For all it’s upsides Dishonored does have a few things which I feel don’t live up to the high standard the rest of the game sets. The biggest thing I would say is the length of the game. I played as a stealth based character going for both the “Ghost” and “Clean Hands” achievements meaning I could not be seen, could not set off any alarms and could not kill anyone during the course of the game. This required patience and care, and whenever I did not show enough of both of these then I would be spotted, go on a murderous rampage and then reload a previous save. Essentially it took me a fair amount of time to get through the game, in between 20 and 30 hours I would say. However this was for a playthrough which, even for me, was slow and ponderous. Had I gone aggressive with less care for the lives of the NPCs I am fairly certain I could have completed the game in less than half the time I did.

Moreover I feel that the areas of the game were really far too small. By using the various powers it is possible to explore almost the entire map you are placed in, but despite that at times it did feel like the game was a bit confining and claustrophobic, it really needed larger levels. The only other thing which bothered me enough to mention is the interaction between NPCs and their surroundings. I remember from a while back that Arkane were hoping to create a game where NPCs would appear to have routines and lives of their own and so were not just furniture and did not just statically patrol one stretch of corridor, and in a way they did succeed here. I swear, nothing prepared me for sneaking up on a guard in the sewers only to watch him stop in his patrol to piss into the water, a human touch which impressed me. However, all too many of the NPCs could simply be furniture, in a mission set in a brothel I spent 20 minutes slowly examining every nook and cranny of the place and when I went to leave I discovered that two of the whores had spent the entire twenty minutes, where I had left them, in the bathroom doing their make-up. It was a little bit of a let-down.

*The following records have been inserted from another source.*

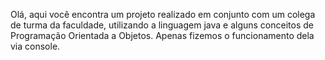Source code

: Olá, aqui você encontra um projeto realizado em conjunto com um colega de turma da faculdade, utilizando a linguagem java e alguns conceitos de Programação Orientada a Objetos. Apenas fizemos o funcionamento dela via console.
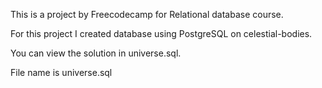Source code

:This is a project by Freecodecamp for Relational database course.<br>

For this project I created database using PostgreSQL on celestial-bodies.<br>

You can view the solution in <span>universe.sql</span>.<br>

File name is universe.sql
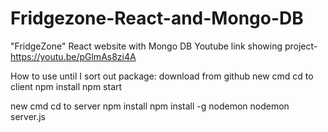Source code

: # Fridgezone-React-and-Mongo-DB
"FridgeZone" React website with Mongo DB
Youtube link showing project- https://youtu.be/pGlmAs8zi4A

How to use until I sort out package:
download from github
new cmd
cd to client
npm install
npm start

new cmd
cd to server
npm install
npm install -g nodemon
nodemon server.js
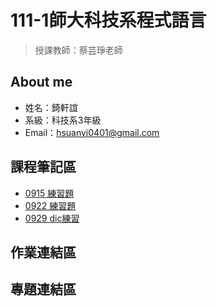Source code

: # 111-1師大科技系程式語言
>授課教師：蔡芸琤老師

## About me
- 姓名：錡軒誼
- 系級：科技系3年級
- Email：hsuanyi0401@gmail.com

## 課程筆記區

- [0915 練習題](https://github.com/chihsuanyi/Python/blob/main/0915%E7%B7%B4%E7%BF%92.ipynb)
- [0922 練習題](https://github.com/chihsuanyi/Python/blob/main/0922練習.ipynb)
- [0929 dic練習](https://github.com/chihsuanyi/Python/blob/main/0929%20dictionary.ipynb)
## 作業連結區
## 專題連結區
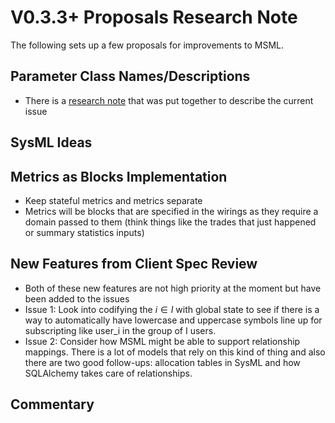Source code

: # V0.3.3+ Proposals Research Note

The following sets up a few proposals for improvements to MSML.

## Parameter Class Names/Descriptions

- There is a [research note](https://github.com/BlockScience/MSML/blob/main/research_notes/2024-05-03%20Parameter%20Class%20Naming.md) that was put together to describe the current issue

## SysML Ideas

## Metrics as Blocks Implementation

- Keep stateful metrics and metrics separate
- Metrics will be blocks that are specified in the wirings as they require a domain passed to them (think things like the trades that just happened or summary statistics inputs)

## New Features from Client Spec Review

- Both of these new features are not high priority at the moment but have been added to the issues
- Issue 1: Look into codifying the $i \in I$ with global state to see if there is a way to automatically have lowercase and uppercase symbols line up for subscripting like user_i in the group of I users.
- Issue 2: Consider how MSML might be able to support relationship mappings. There is a lot of models that rely on this kind of thing and also there are two good follow-ups: allocation tables in SysML and how SQLAlchemy takes care of relationships.

## Commentary

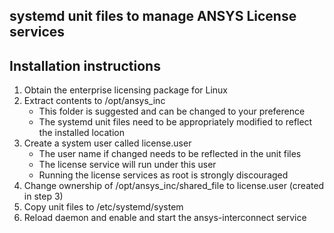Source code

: ## systemd unit files to manage ANSYS License services

## Installation instructions
1. Obtain the enterprise licensing package for Linux
2. Extract contents to /opt/ansys_inc 
   * This folder is suggested and can be changed to your preference
   * The systemd unit files need to be appropriately modified to reflect the installed location
3. Create a system user called license.user
   * The user name if changed needs to be reflected in the unit files
   * The license service will run under this user
   * Running the license services as root is strongly discouraged
4. Change ownership of /opt/ansys_inc/shared_file to license.user (created in step 3)
5. Copy unit files to /etc/systemd/system 
6. Reload daemon and enable and start the ansys-interconnect service


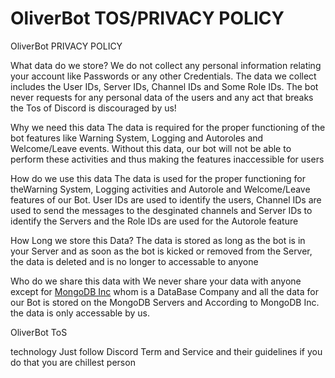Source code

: # OliverBot TOS/PRIVACY POLICY 


OliverBot PRIVACY POLICY 

What data do we store?
We do not collect any personal information relating your account like Passwords or any other Credentials. The data we collect includes the User IDs, Server IDs, Channel IDs and Some Role IDs. The bot never requests for any personal data of the users and any act that breaks the Tos of Discord is discouraged by us!

Why we need this data
The data is required for the proper functioning of the bot features like Warning System, Logging and Autoroles and Welcome/Leave events. Without this data, our bot will not be able to perform these activities and thus making the features inaccessible for users

How do we use this data
The data is used for the proper functioning for theWarning System, Logging activities and Autorole and Welcome/Leave features of our Bot. User IDs are used to identify the users, Channel IDs are used to send the messages to the desginated channels and Server IDs to identify the Servers and the Role IDs are used for the Autorole feature

How Long we store this Data?
The data is stored as long as the bot is in your Server and as soon as the bot is kicked or removed from the Server, the data is deleted and is no longer to accessable to anyone

Who do we share this data with
We never share your data with anyone except for [MongoDB Inc](https://mongodb.com) whom is a DataBase Company and all the data for our Bot is stored on the MongoDB Servers and According to MongoDB Inc. the data is only accessable by us.


OliverBot ToS 

technology Just follow Discord Term and Service and their guidelines if you do that you are chillest person
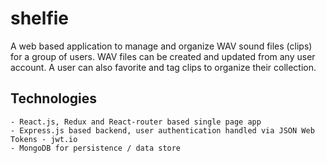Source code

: # shelfie

A web based application to manage and organize WAV sound files (clips) for a group of users. 
WAV files can be created and updated from any user account. A user can also favorite and tag clips to organize their collection.

## Technologies

	- React.js, Redux and React-router based single page app
	- Express.js based backend, user authentication handled via JSON Web Tokens - jwt.io
	- MongoDB for persistence / data store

The interaction between the NPCs and each other did not really impress me either. When you first encounter pairs or groups of them there would sometimes be set conversations which would happen before they went about their patrols, routines, whatever and thereafter they would occasionally say something to one of their compatriots. Put like that it sounds like it would add some extra depth to the world but honestly after hearing the same line repeated hundreds of times responded to with one of about three possible responses, it became less of eavesdropping on conversations to more hearing the turning of gears in a machine. There was just not enough variation, especially as it always takes the form of a single line of speech followed by an even shorter response, and it just struck me as mechanical and actually detrimental to the atmosphere.

Overall, despite these flaws, I will say that Dishonored is an absolutely outstanding game and is well worth buying, it may even be in with a shot of game of the year for 2012. I actually feel it is worth saying as well that in a gaming world where it seems that just about everything is a sequel these days it is really nice, and actually worryingly rare, to see something new and refreshing from the big game companies.